- _EXERCISE OBJECTIVE_
Set down, exactly and with nothing added, the lines running from the one that holds "was: BLUE CABINET" to the final line of the records. Pictures stay out of the copy.

- _DATA TO EXAMINE_

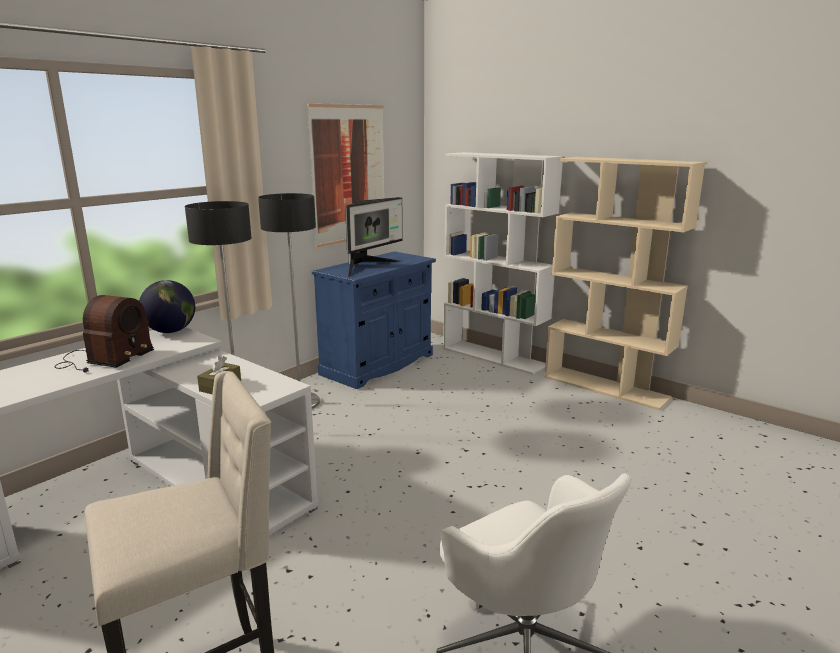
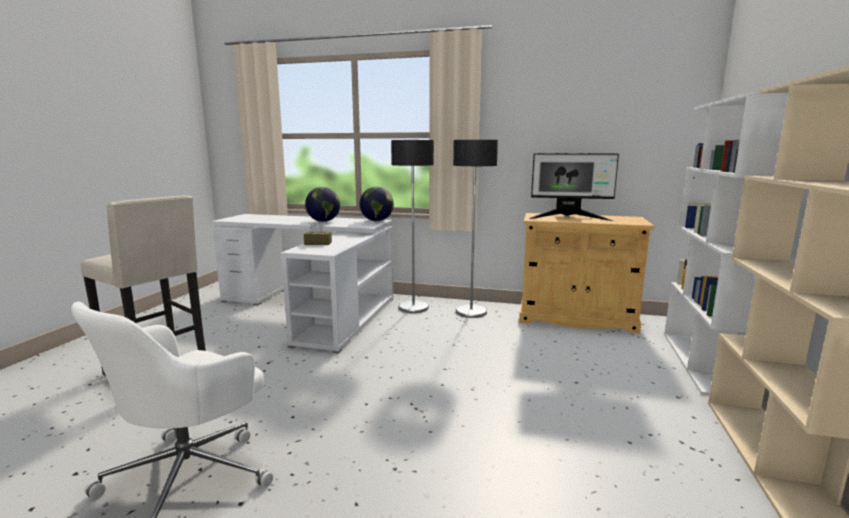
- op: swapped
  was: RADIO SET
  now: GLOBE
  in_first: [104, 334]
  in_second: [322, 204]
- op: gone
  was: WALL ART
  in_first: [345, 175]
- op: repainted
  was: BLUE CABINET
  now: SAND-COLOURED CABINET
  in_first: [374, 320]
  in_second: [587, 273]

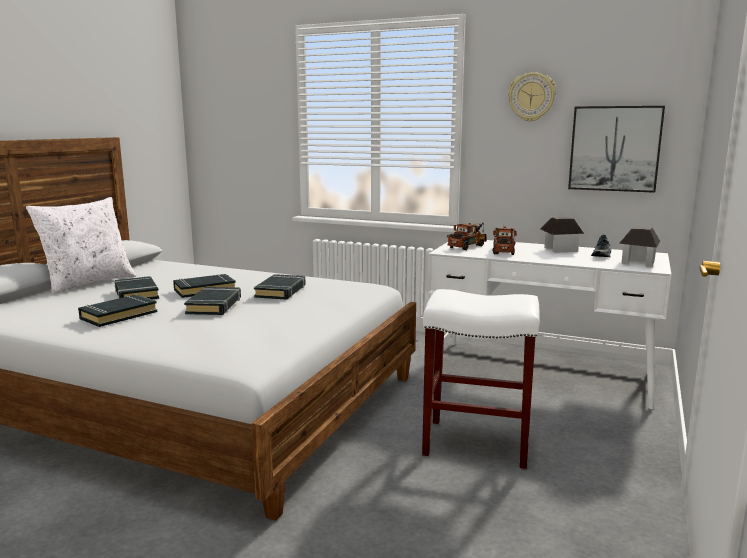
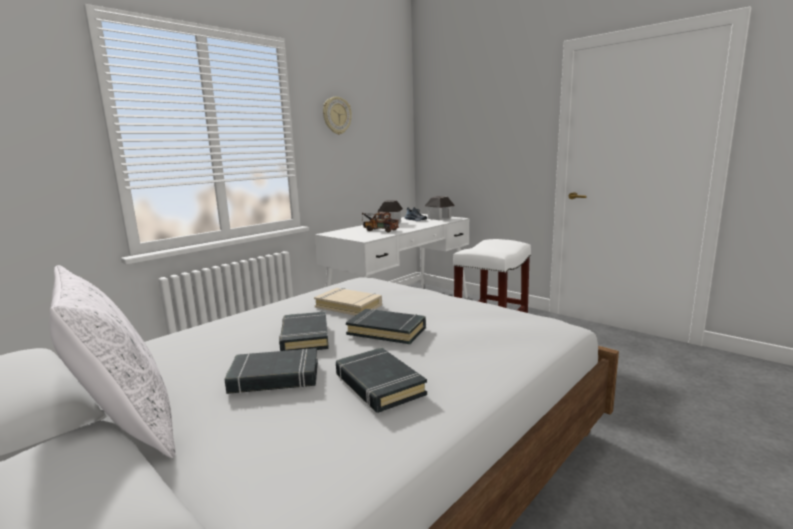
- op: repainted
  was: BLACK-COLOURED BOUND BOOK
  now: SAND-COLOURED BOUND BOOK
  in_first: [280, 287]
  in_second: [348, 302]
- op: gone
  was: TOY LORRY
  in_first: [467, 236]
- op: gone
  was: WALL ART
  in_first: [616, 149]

- _REPLY_
  was: BLUE CABINET
  now: SAND-COLOURED CABINET
  in_first: [374, 320]
  in_second: [587, 273]

- op: repainted
  was: BLACK-COLOURED BOUND BOOK
  now: SAND-COLOURED BOUND BOOK
  in_first: [280, 287]
  in_second: [348, 302]
- op: gone
  was: TOY LORRY
  in_first: [467, 236]
- op: gone
  was: WALL ART
  in_first: [616, 149]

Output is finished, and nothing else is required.